The controversial anti-gay bill which was recently tabled in Uganda’s parliament could soon be withdrawn by Uganda’s government. According to Uganda’s minister of state for investment, Aston Kajara, the proposed bill has already started affecting foreign investment.
Towards the end of last year, a Member of Parliament, David Bahati, tabled a private members’ bill against homosexuality in parliament which proposed very tough punishments, including the death penalty for aggravated homosexuality.
A lot has been written in the internationl media against the bill and the government of Uganda, since the proposed bill was made public.

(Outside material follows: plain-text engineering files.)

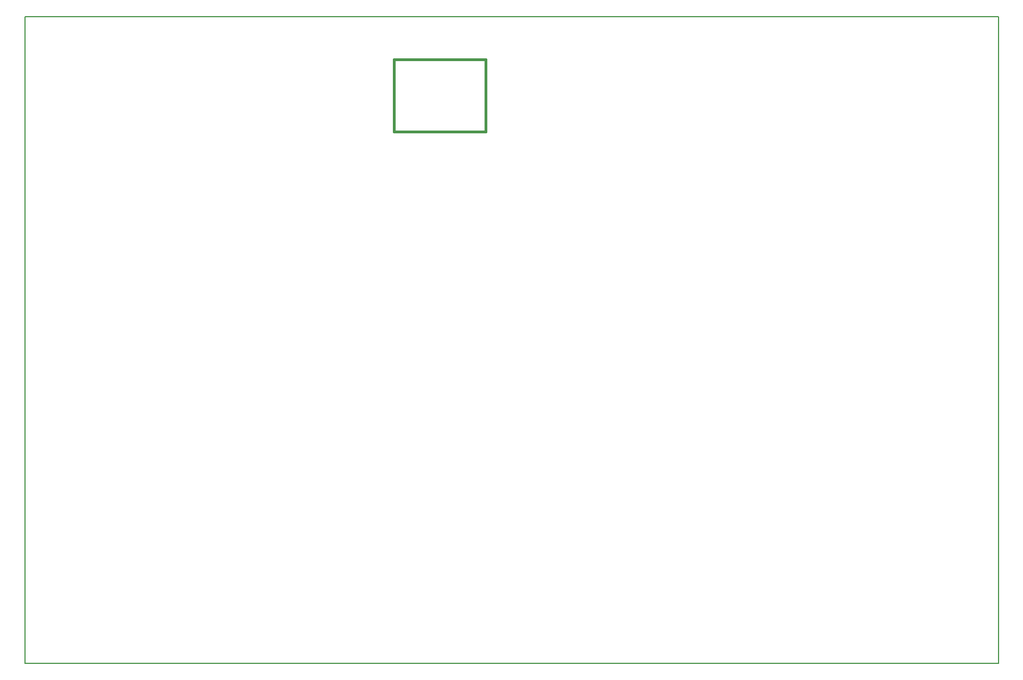
<source format=gbr>
G04 #@! TF.GenerationSoftware,KiCad,Pcbnew,(5.0.0)*
G04 #@! TF.CreationDate,2019-02-09T12:54:46-06:00*
G04 #@! TF.ProjectId,ArmPowerBoardV3,41726D506F776572426F61726456332E,rev?*
G04 #@! TF.SameCoordinates,Original*
G04 #@! TF.FileFunction,Profile,NP*
%FSLAX46Y46*%
G04 Gerber Fmt 4.6, Leading zero omitted, Abs format (unit mm)*
G04 Created by KiCad (PCBNEW (5.0.0)) date 02/09/19 12:54:46*
%MOMM*%
%LPD*%
G01*
G04 APERTURE LIST*
%ADD10C,0.150000*%
G04 #@! TA.AperFunction,NonConductor*
%ADD11C,0.381000*%
G04 #@! TD*
G04 APERTURE END LIST*
D10*
X20574000Y-32258000D02*
X20574000Y-130810000D01*
X168910000Y-32258000D02*
X20574000Y-32258000D01*
X168910000Y-130810000D02*
X168910000Y-32258000D01*
X20574000Y-130810000D02*
X168910000Y-130810000D01*
D11*
G04 #@! TO.C,U1*
X90818000Y-38818000D02*
X90818000Y-49818000D01*
X90818000Y-49818000D02*
X76818000Y-49818000D01*
X76818000Y-38818000D02*
X90818000Y-38818000D01*
X76818000Y-49818000D02*
X76818000Y-38818000D01*
G04 #@! TD*
M02*

</source>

“We are not happy with what is being said about Uganda because of the anti gay bill. Ever since the anti-gay bill was tabled, there has been outcries not only here but from allover the world against it. This is likely to affect the flow of foreign investors into the country,” Aston Kajara said.
According to the minister, it is unfortunate that the international community is attacking the government of Uganda because of the bill. He said that the government had no hand in the formation and tabling of the anti-gay bill. This opposes a statement made, two weeks ago, by the deputy speaker of parliament, Rebecca Kadaga, who said she would ensure “that the parliament plays its role so that the bill is passed.”
A few days before Chrsitmas, minister of state for ethics and integrity, James Nsaba Buturo had announced that Uganda will not be intimidated by donor countries which have threatened to cut aid to the country if the bill is not dropped.
But Mr. Kajara says the government is considering having the bill withdrawn. “The anti-gay bill is a private members’ bill. It was tabled by an MP called David Bahati. The government is considering talking with Bahati so that he withdraws the bill.”
However, anti gays in Uganda are not happy with the government’s possible withdrawal of the bill. One of the leaders of the anti-gays in Uganda, pastor Solomon Male said, “If the government withdraws the bill, it will be the worst disaster to befall Uganda in this century.”
Two weeks ago, groups of Christians demonstrated in Uganda’s capital Kampala against first world donor countries who had criticised the anti-homosexual bill. The demonstrations were organized by several religious leaders coordinated by the anti-gay pastor Martin Sempa.